O mesmo está a ser acusado de envolvimento num caso de aborto ilegal, após manter uma relação amorosa com uma jovem de 19 anos, da qual resultou uma gravidez.
Fontes indicam que a jovem, filha de um ex-administrador do Distrito Urbano da Bela Vista, engravidou na sequência da relação extraconjugal com Domingos Monteiro.
O administrador, receando comprometer a sua posição, terá ordenado a interrupção da gravidez. No entanto, o procedimento foi mal-sucedido, resultando em complicações médicas que levaram a família a descobrir o caso e a denunciá-lo às autoridades.
Apesar das complicações, a jovem encontra-se fora de perigo. O caso levantou sérias questões legais, uma vez que o aborto é criminalizado em Angola, conforme o artigo 154º do Código Penal.

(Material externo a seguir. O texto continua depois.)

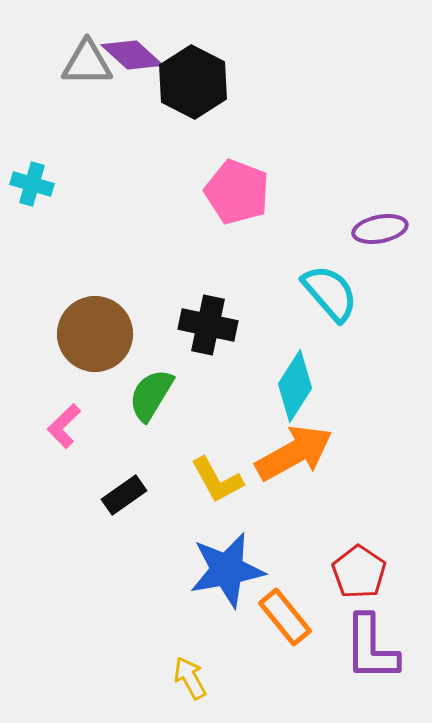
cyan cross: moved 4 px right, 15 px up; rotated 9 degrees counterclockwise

De acordo com a lei, a interrupção de gravidez sem justificação médica pode ser punida com penas de dois a oito anos de prisão.
A lei penaliza tanto os que realizam ou facilitam o aborto, como os que, por negligência, causam a interrupção da gestação.
De salientar que, embora o aborto seja geralmente penalizado, o Código Penal prevê excepções, nomeadamente quando a gravidez representa um risco de morte ou de lesão grave para a mulher, ou em casos de crimes contra a liberdade sexual, desde que o procedimento seja realizado nas primeiras 16 semanas de gestação.